I know she wont be able to forget, but I think she might be able to forgive and grow out of this, also , look out with that pattern, as she might fall victim again from the same type of people, I believe that the best prevention she can have is not about carrying a weapon , it is about not attracting that kind of "predators" that have attacked her in the past.

Also, knowing a good, honest,sincere man might help her overcome this fear, but the best part of this, is that ur friend, has a friend like you , and that there are still good people in this world .
I wish u the best for both u and ur friend.
 
ok I must ask. What are common situations she puts herself in to be raped 4 times? I mean that is way high compared to most sexual victims. having low self esteem is one thing but is she seeking the wrong kind of attention? and from the wrong people? I mean being at the wrong place at the wrong time by pure chance and being raped 4 times in less than 25 yrs is pretty crazy. I would imagine some behaviour modification/habits may be in order.


harmonic169 at the same time I am sadden your friend has been through this as nobody male or female should be taken advantage of... Penis EnlargementRIOD! and yes I have actually had a male friend who was literally held down by 2 guys while a female took advantage of him. it flat sucks for anyone to have toi go through it.
 
I know someone mentioned support groups, but I don't know if anyone told specifics.

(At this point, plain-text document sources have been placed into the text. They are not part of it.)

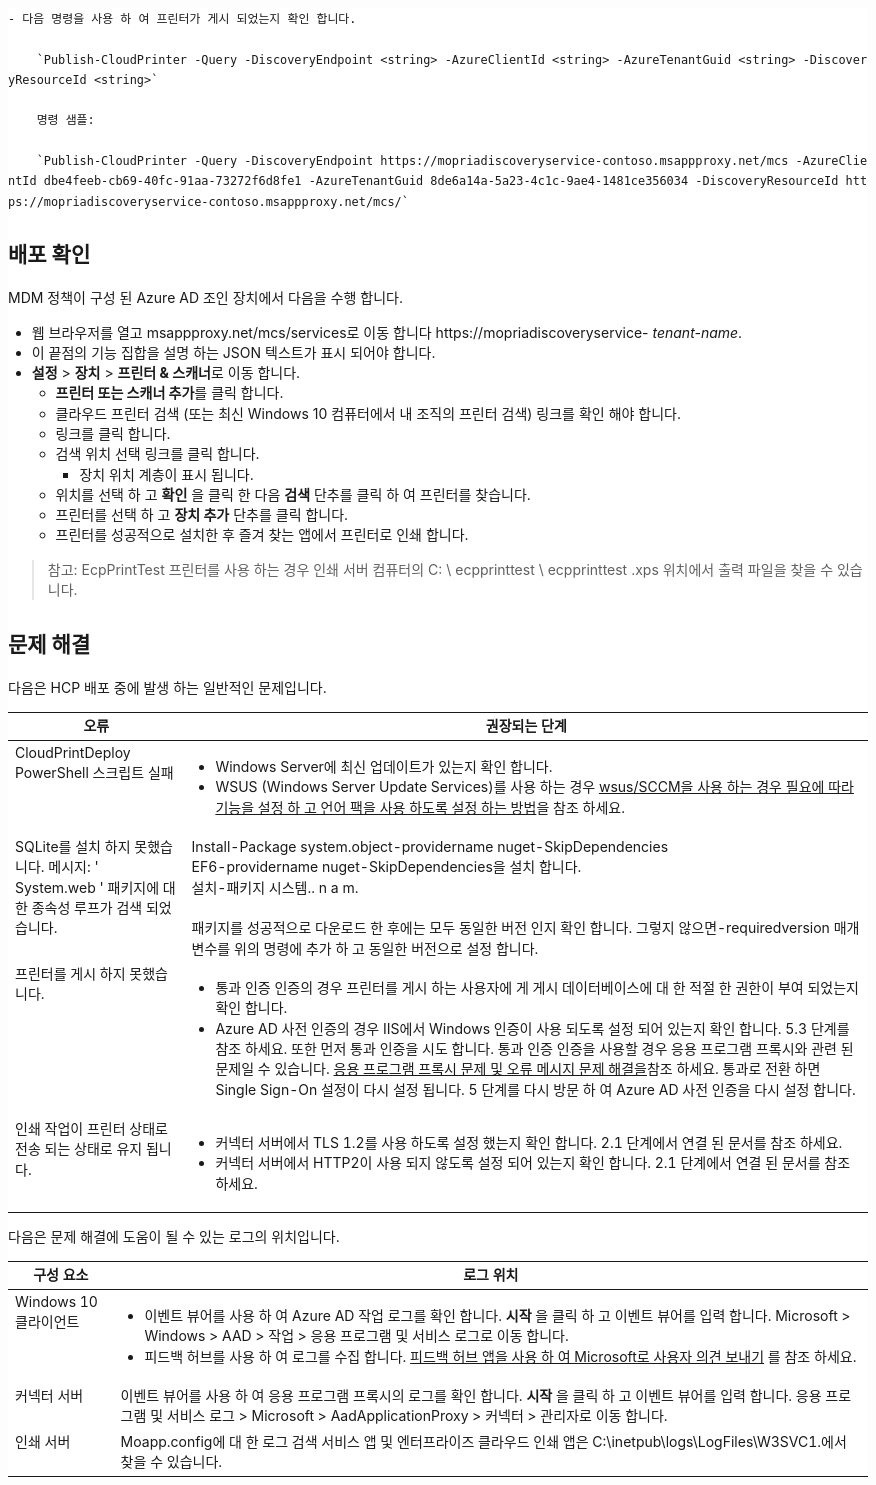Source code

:     - 다음 명령을 사용 하 여 프린터가 게시 되었는지 확인 합니다.

        `Publish-CloudPrinter -Query -DiscoveryEndpoint <string> -AzureClientId <string> -AzureTenantGuid <string> -DiscoveryResourceId <string>`

        명령 샘플:

        `Publish-CloudPrinter -Query -DiscoveryEndpoint https://mopriadiscoveryservice-contoso.msappproxy.net/mcs -AzureClientId dbe4feeb-cb69-40fc-91aa-73272f6d8fe1 -AzureTenantGuid 8de6a14a-5a23-4c1c-9ae4-1481ce356034 -DiscoveryResourceId https://mopriadiscoveryservice-contoso.msappproxy.net/mcs/`

## <a name="verify-the-deployment"></a>배포 확인

MDM 정책이 구성 된 Azure AD 조인 장치에서 다음을 수행 합니다.
- 웹 브라우저를 열고 msappproxy.net/mcs/services로 이동 합니다 https://mopriadiscoveryservice- *tenant-name*.
- 이 끝점의 기능 집합을 설명 하는 JSON 텍스트가 표시 되어야 합니다.
- **설정**  >  **장치**  >  **프린터 & 스캐너**로 이동 합니다.
    - **프린터 또는 스캐너 추가**를 클릭 합니다.
    - 클라우드 프린터 검색 (또는 최신 Windows 10 컴퓨터에서 내 조직의 프린터 검색) 링크를 확인 해야 합니다.
    - 링크를 클릭 합니다.
    - 검색 위치 선택 링크를 클릭 합니다.
        - 장치 위치 계층이 표시 됩니다.
    - 위치를 선택 하 고 **확인** 을 클릭 한 다음 **검색** 단추를 클릭 하 여 프린터를 찾습니다.
    - 프린터를 선택 하 고 **장치 추가** 단추를 클릭 합니다.
    - 프린터를 성공적으로 설치한 후 즐겨 찾는 앱에서 프린터로 인쇄 합니다.

> 참고: EcpPrintTest 프린터를 사용 하는 경우 인쇄 서버 컴퓨터의 C: \\ ecpprinttest \\ ecpprinttest .xps 위치에서 출력 파일을 찾을 수 있습니다.

## <a name="troubleshooting"></a>문제 해결

다음은 HCP 배포 중에 발생 하는 일반적인 문제입니다.

|오류 |권장되는 단계 |
|------|------|
|CloudPrintDeploy PowerShell 스크립트 실패 | <ul><li>Windows Server에 최신 업데이트가 있는지 확인 합니다.</li><li>WSUS (Windows Server Update Services)를 사용 하는 경우 [wsus/SCCM을 사용 하는 경우 필요에 따라 기능을 설정 하 고 언어 팩을 사용 하도록 설정 하는 방법](https://docs.microsoft.com/windows/deployment/update/fod-and-lang-packs)을 참조 하세요.</li></ul> |
|SQLite를 설치 하지 못했습니다. 메시지: ' System.web ' 패키지에 대 한 종속성 루프가 검색 되었습니다. | Install-Package system.object-providername nuget-SkipDependencies<br>EF6-providername nuget-SkipDependencies을 설치 합니다.<br>설치-패키지 시스템.. n a m.<br><br>패키지를 성공적으로 다운로드 한 후에는 모두 동일한 버전 인지 확인 합니다. 그렇지 않으면-requiredversion 매개 변수를 위의 명령에 추가 하 고 동일한 버전으로 설정 합니다. |
|프린터를 게시 하지 못했습니다. | <ul><li>통과 인증 인증의 경우 프린터를 게시 하는 사용자에 게 게시 데이터베이스에 대 한 적절 한 권한이 부여 되었는지 확인 합니다.</li><li>Azure AD 사전 인증의 경우 IIS에서 Windows 인증이 사용 되도록 설정 되어 있는지 확인 합니다. 5.3 단계를 참조 하세요. 또한 먼저 통과 인증을 시도 합니다. 통과 인증 인증을 사용할 경우 응용 프로그램 프록시와 관련 된 문제일 수 있습니다. [응용 프로그램 프록시 문제 및 오류 메시지 문제 해결을](https://docs.microsoft.com/azure/active-directory/manage-apps/application-proxy-troubleshoot)참조 하세요. 통과로 전환 하면 Single Sign-On 설정이 다시 설정 됩니다. 5 단계를 다시 방문 하 여 Azure AD 사전 인증을 다시 설정 합니다.</li></ul> |
|인쇄 작업이 프린터 상태로 전송 되는 상태로 유지 됩니다. | <ul><li>커넥터 서버에서 TLS 1.2를 사용 하도록 설정 했는지 확인 합니다. 2.1 단계에서 연결 된 문서를 참조 하세요.</li><li>커넥터 서버에서 HTTP2이 사용 되지 않도록 설정 되어 있는지 확인 합니다. 2.1 단계에서 연결 된 문서를 참조 하세요.</li></ul> |

다음은 문제 해결에 도움이 될 수 있는 로그의 위치입니다.

|구성 요소 |로그 위치 |
|------|------|
|Windows 10 클라이언트 | <ul><li>이벤트 뷰어를 사용 하 여 Azure AD 작업 로그를 확인 합니다. **시작** 을 클릭 하 고 이벤트 뷰어를 입력 합니다. Microsoft > Windows > AAD > 작업 > 응용 프로그램 및 서비스 로그로 이동 합니다.</li><li>피드백 허브를 사용 하 여 로그를 수집 합니다. [피드백 허브 앱을 사용 하 여 Microsoft로 사용자 의견 보내기](https://support.microsoft.com/help/4021566/windows-10-send-feedback-to-microsoft-with-feedback-hub-app) 를 참조 하세요.</li></ul> |
|커넥터 서버 | 이벤트 뷰어를 사용 하 여 응용 프로그램 프록시의 로그를 확인 합니다. **시작** 을 클릭 하 고 이벤트 뷰어를 입력 합니다. 응용 프로그램 및 서비스 로그 > Microsoft > AadApplicationProxy > 커넥터 > 관리자로 이동 합니다. |
|인쇄 서버 | Moapp.config에 대 한 로그 검색 서비스 앱 및 엔터프라이즈 클라우드 인쇄 앱은 C:\inetpub\logs\LogFiles\W3SVC1.에서 찾을 수 있습니다. |
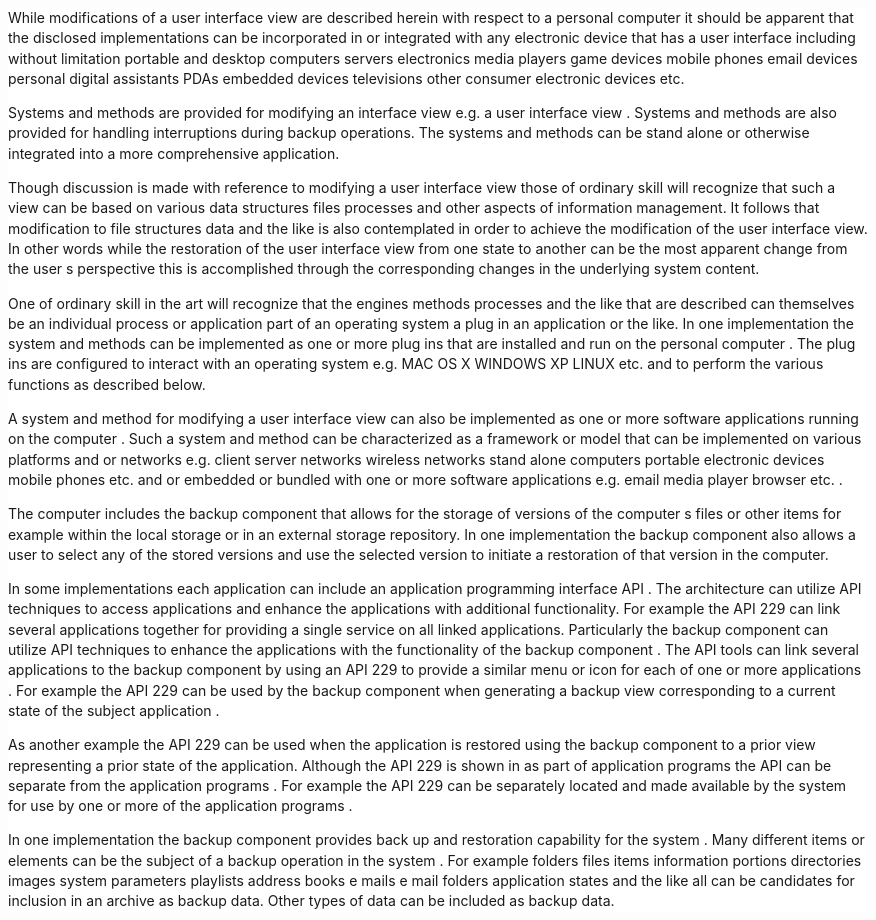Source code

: While modifications of a user interface view are described herein with respect to a personal computer it should be apparent that the disclosed implementations can be incorporated in or integrated with any electronic device that has a user interface including without limitation portable and desktop computers servers electronics media players game devices mobile phones email devices personal digital assistants PDAs embedded devices televisions other consumer electronic devices etc.

Systems and methods are provided for modifying an interface view e.g. a user interface view . Systems and methods are also provided for handling interruptions during backup operations. The systems and methods can be stand alone or otherwise integrated into a more comprehensive application.

Though discussion is made with reference to modifying a user interface view those of ordinary skill will recognize that such a view can be based on various data structures files processes and other aspects of information management. It follows that modification to file structures data and the like is also contemplated in order to achieve the modification of the user interface view. In other words while the restoration of the user interface view from one state to another can be the most apparent change from the user s perspective this is accomplished through the corresponding changes in the underlying system content.

One of ordinary skill in the art will recognize that the engines methods processes and the like that are described can themselves be an individual process or application part of an operating system a plug in an application or the like. In one implementation the system and methods can be implemented as one or more plug ins that are installed and run on the personal computer . The plug ins are configured to interact with an operating system e.g. MAC OS X WINDOWS XP LINUX etc. and to perform the various functions as described below.

A system and method for modifying a user interface view can also be implemented as one or more software applications running on the computer . Such a system and method can be characterized as a framework or model that can be implemented on various platforms and or networks e.g. client server networks wireless networks stand alone computers portable electronic devices mobile phones etc. and or embedded or bundled with one or more software applications e.g. email media player browser etc. .

The computer includes the backup component that allows for the storage of versions of the computer s files or other items for example within the local storage or in an external storage repository. In one implementation the backup component also allows a user to select any of the stored versions and use the selected version to initiate a restoration of that version in the computer.

In some implementations each application can include an application programming interface API . The architecture can utilize API techniques to access applications and enhance the applications with additional functionality. For example the API 229 can link several applications together for providing a single service on all linked applications. Particularly the backup component can utilize API techniques to enhance the applications with the functionality of the backup component . The API tools can link several applications to the backup component by using an API 229 to provide a similar menu or icon for each of one or more applications . For example the API 229 can be used by the backup component when generating a backup view corresponding to a current state of the subject application .

As another example the API 229 can be used when the application is restored using the backup component to a prior view representing a prior state of the application. Although the API 229 is shown in as part of application programs the API can be separate from the application programs . For example the API 229 can be separately located and made available by the system for use by one or more of the application programs .

In one implementation the backup component provides back up and restoration capability for the system . Many different items or elements can be the subject of a backup operation in the system . For example folders files items information portions directories images system parameters playlists address books e mails e mail folders application states and the like all can be candidates for inclusion in an archive as backup data. Other types of data can be included as backup data.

In my town, and I'm fairly sure it's nationwide, there is a group called Contact Rape Crisis Center. I volunteer for them and it's a great group. They have a hotline that the person can call and it's all confidential, no names are asked for or given. Also, if the rape just happened, they go with the rape victim to the hospital and comfort the victim as they are examined. They are usually listed in the phone book, so you can call them and explain your situation.

If you have any specific questions about Contact or need anything, please email me at

musicminor-ity@juno.com

My mom has volunteered with this organization for over 15 years, and my whole family helps this group and their cause. I'm very sorry that this has happened to your friend and I hope that everything works out for the best. Something you can do is just be there for her, and be her friend. You can also go to parties and hang out with her to make her feel safe and make sure nothing happens to her. I have a few girls that I go to parties with so they will be safe, and I also feel good because I know they are safe.


On the same subject, I must warn everyone, both men and women. Date Rape drugs are odorless, tasteless, and barely noticable. All it takes is having your head turned away from your drink for a few seconds. These drugs are used on men as well. Not as much to rape them, though it does happen, but to rob them. I recomend going drinking or to parties with a buddy that always has your back.

Also, this is becoming more prevelent. More and more, Rapist use horse sterilizers as well as the date rape drugs. What this does is it sterilizes the woman that is raped so she can't get pregnant if the rapist doesn't use a condom or it breaks. Keep in mind these are horse sterilizers . They are ment to sterilize horses. This means that the women who this is used on can never reproduce ever again. It destroys her ovaries and she can never have kids again. I just wanted to let everyone know what rapists are doing now, so always, ALWAYS look after your friends and what's going on.